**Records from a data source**
---

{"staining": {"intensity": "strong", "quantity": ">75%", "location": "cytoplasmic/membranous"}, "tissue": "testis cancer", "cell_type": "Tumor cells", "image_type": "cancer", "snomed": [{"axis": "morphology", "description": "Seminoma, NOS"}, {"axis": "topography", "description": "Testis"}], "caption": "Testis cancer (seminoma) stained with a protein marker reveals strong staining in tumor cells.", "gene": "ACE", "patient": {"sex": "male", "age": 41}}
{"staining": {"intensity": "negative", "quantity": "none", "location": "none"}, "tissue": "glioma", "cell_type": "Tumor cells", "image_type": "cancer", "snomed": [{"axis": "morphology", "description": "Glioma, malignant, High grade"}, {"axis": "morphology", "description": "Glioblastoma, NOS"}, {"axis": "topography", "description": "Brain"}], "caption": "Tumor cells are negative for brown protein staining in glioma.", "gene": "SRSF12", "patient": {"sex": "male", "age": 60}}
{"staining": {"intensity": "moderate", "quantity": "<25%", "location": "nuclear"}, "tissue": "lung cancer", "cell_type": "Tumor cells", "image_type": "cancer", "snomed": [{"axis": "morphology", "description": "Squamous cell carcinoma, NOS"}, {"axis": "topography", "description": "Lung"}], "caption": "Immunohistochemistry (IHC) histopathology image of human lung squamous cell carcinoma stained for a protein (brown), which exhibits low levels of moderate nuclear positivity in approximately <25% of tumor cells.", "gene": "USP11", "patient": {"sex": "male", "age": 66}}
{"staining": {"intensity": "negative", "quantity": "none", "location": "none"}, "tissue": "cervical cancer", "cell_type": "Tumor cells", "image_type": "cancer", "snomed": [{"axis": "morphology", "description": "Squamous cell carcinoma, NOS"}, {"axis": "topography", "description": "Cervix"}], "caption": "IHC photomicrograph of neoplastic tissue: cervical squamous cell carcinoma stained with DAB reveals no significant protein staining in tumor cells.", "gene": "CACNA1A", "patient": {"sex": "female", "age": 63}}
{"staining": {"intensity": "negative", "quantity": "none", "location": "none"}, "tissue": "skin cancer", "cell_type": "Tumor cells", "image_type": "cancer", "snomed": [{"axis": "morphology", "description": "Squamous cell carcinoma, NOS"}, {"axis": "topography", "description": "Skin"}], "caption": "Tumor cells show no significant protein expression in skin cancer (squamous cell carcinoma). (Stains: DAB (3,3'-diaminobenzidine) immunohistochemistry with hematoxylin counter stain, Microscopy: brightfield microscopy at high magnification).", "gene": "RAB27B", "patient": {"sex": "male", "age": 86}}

---

Give back, verbatim, the lines from the top of the entries above through the line containing "cells are negative".

**ANSWER TO THE PROBLEM**
{"staining": {"intensity": "strong", "quantity": ">75%", "location": "cytoplasmic/membranous"}, "tissue": "testis cancer", "cell_type": "Tumor cells", "image_type": "cancer", "snomed": [{"axis": "morphology", "description": "Seminoma, NOS"}, {"axis": "topography", "description": "Testis"}], "caption": "Testis cancer (seminoma) stained with a protein marker reveals strong staining in tumor cells.", "gene": "ACE", "patient": {"sex": "male", "age": 41}}
{"staining": {"intensity": "negative", "quantity": "none", "location": "none"}, "tissue": "glioma", "cell_type": "Tumor cells", "image_type": "cancer", "snomed": [{"axis": "morphology", "description": "Glioma, malignant, High grade"}, {"axis": "morphology", "description": "Glioblastoma, NOS"}, {"axis": "topography", "description": "Brain"}], "caption": "Tumor cells are negative for brown protein staining in glioma.", "gene": "SRSF12", "patient": {"sex": "male", "age": 60}}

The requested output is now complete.